The remarkable effect of NFκB inhibition on the secretion of IL-6 and other cytokines from HNSCC cells prompted us to examine the contribution of NFκB to the potential autocrine/paracrine activation of the STAT3 signaling pathway in HNSCC cells. As shown in Figure 7A, inhibition of NFκB did not affect the expression levels of STAT3 in these cells, but diminished dramatically the levels of tyrosine-phosphorylated active STAT3 (pSTAT3^Y705). Furthermore, whereas CM from HN13 and HN30 promote the accumulation of activated pSTAT3^Y705 when added to HaCaT cells, we observed that the inhibition of NFκB in HN13 and HN30 HNSCC cells and the consequent reduction in IL-6 and other cytokine expressions diminished the ability of their CM to activate STAT3 (Figure 7B).

Nuclear Localization of NFκB Correlates with IL-6 Expression and STAT3 Activation in HNSCC

These findings prompted us to explore whether the activation status of NFκB correlates with the expression of IL-6 and the phosphorylation of STAT3 in HNSCC tumors using an immunohistochemical approach.
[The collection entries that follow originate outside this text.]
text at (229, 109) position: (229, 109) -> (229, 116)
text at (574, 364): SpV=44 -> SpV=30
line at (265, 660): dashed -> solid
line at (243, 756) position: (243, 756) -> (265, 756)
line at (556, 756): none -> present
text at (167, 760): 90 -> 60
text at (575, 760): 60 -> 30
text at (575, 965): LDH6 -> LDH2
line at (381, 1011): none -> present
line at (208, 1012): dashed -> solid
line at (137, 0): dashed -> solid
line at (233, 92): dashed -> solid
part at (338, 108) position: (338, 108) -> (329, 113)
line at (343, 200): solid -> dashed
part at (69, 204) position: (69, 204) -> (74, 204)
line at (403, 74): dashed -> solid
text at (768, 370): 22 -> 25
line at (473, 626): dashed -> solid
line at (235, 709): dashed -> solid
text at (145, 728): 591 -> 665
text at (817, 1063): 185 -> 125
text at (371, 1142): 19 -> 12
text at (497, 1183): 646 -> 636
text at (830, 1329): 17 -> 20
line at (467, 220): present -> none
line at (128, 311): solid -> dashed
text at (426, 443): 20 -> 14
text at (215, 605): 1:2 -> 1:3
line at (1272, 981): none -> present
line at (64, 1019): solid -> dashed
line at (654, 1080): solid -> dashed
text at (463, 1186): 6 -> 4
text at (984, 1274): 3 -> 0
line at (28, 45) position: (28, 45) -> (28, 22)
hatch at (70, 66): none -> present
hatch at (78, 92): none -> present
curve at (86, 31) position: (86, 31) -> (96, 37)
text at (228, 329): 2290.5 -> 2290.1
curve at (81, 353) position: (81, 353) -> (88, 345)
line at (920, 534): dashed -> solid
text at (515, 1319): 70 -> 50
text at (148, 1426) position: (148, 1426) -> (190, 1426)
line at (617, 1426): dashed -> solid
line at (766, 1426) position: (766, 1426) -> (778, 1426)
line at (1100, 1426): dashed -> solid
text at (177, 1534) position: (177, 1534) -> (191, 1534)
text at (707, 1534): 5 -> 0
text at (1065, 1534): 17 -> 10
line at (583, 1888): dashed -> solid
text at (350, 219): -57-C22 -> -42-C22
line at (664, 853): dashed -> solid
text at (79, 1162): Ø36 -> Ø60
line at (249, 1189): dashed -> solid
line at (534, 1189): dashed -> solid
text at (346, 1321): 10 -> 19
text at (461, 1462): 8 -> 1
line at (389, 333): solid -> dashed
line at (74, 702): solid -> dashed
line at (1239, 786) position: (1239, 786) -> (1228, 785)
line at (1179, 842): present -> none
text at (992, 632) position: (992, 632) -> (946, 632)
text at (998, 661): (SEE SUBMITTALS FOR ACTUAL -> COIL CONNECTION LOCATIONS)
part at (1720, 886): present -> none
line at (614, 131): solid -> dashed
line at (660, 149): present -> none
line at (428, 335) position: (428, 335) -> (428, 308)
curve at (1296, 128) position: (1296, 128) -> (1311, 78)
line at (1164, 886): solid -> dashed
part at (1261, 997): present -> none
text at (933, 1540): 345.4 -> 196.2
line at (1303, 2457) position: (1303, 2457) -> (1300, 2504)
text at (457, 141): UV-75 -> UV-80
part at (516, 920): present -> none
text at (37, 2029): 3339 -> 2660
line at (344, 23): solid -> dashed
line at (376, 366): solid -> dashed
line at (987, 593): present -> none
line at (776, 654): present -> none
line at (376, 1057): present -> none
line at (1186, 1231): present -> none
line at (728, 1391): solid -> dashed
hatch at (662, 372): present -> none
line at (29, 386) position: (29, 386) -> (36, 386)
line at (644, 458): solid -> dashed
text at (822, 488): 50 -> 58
We detected a robust immunohistochemical stain for p65 in the cytoplasm and the nucleus (Figure 8A), which is more clearly seen at a higher magnification (Figure 8B). The nuclear staining of p65 was present in all areas of the carcinoma, including invading islands. Indeed, NFκB was present in most of the cases analyzed (n = 196) (Figure 8F). pSTAT3^Y705 was also expressed in the majority of tumor cells (Figure 8C). A close-up view demonstrates the specific nuclear staining of their phosphorylated form of STAT3 (Figure 8D). IL-6 presented a generalized cytoplasmic immunoreactivity (Figure 8E), which was positive in a large fraction of cases (n = 144) (Figure 8F). Immunohistochemical analyses of human HNSCC tissue array samples demonstrated an excellent correlation in vivo between the expressions of NFκB, IL-6, and pSTAT3 in the same tissue tumor cores (Table 1). Indeed, a significant correlation was present between NFκB and IL-6 (P ≤ .02), between IL-6 and pSTAT3^Y705 (P ≤ .001), and between NFκB and pSTAT3^Y705 (P ≤ .005).

Together, these data are aligned with our observations in HNSCC cells and support the existence of the autocrine/paracrine activation of STAT3, which can be initiated by the NFκB-dependent release of IL-6 and other inflammatory cytokines from HNSCC cells (Figure 9).